Walking is experiencing the micro-seasons of a day: you feel the cold of dawn in your bones, you hear the insects rise with the sun, you taste dust in the afternoon, and then the stillness that comes before evening. What we try to do at Noma [is locate] a feeling of time and place. We ask ourselves all the time—what does today taste like? And through our imagination and creativity we try to surprise our guests, and put them in that place, that mindset. I find walking does the same: it puts you in a time and place, more than any other way of traveling.

The great thing about walking on a longer trail is that you’ll typically experience several different landscapes: farmland, meadow, farmland again, then meadow, the peak of a small mountain, coastline, places where the temperature suddenly drops ten degrees just from the altitude. And so when you walk in a place like Asturias or Galicia in Spain, you find in villages and farmland bushes of bay laurel—the smell when you crush a leaf between your fingers—wild fennel everywhere with stalks brushing against your legs, oregano hanging to dry on porches. And then, as you move more into the landscape, you see sorrel with its tangy leaves, wild asparagus poking out of the soil, thistles standing sharp, and fruits: wild cherries, and if it’s the right season, wild strawberries, sweet and tiny. But of course, for all of this to be noticed—or to be eaten—you need to know where it is and how to look.
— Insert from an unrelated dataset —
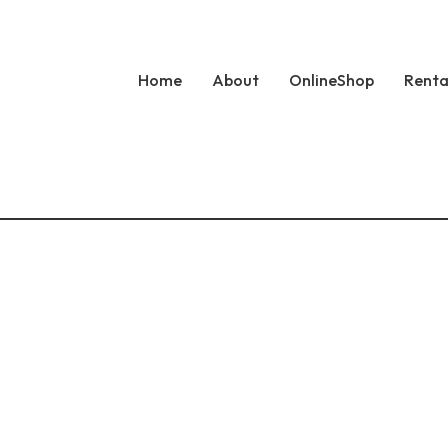
Home
About
OnlineShop
Renta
When I go on my walks, it’s to clear the mind first. It usually takes me about a week to really relax. And it’s not relaxation in the sense of lying down—I’m walking 30 kilometers every day—it’s very physical, but the mind relaxes. You feel it almost as a thump in the skull after a week, like a pressure valve opening, your brain just goes poof. And then, depending on how much time you have, with each passing day or week, you start seeing the future clearer: What’s next? That’s how LA came to be.”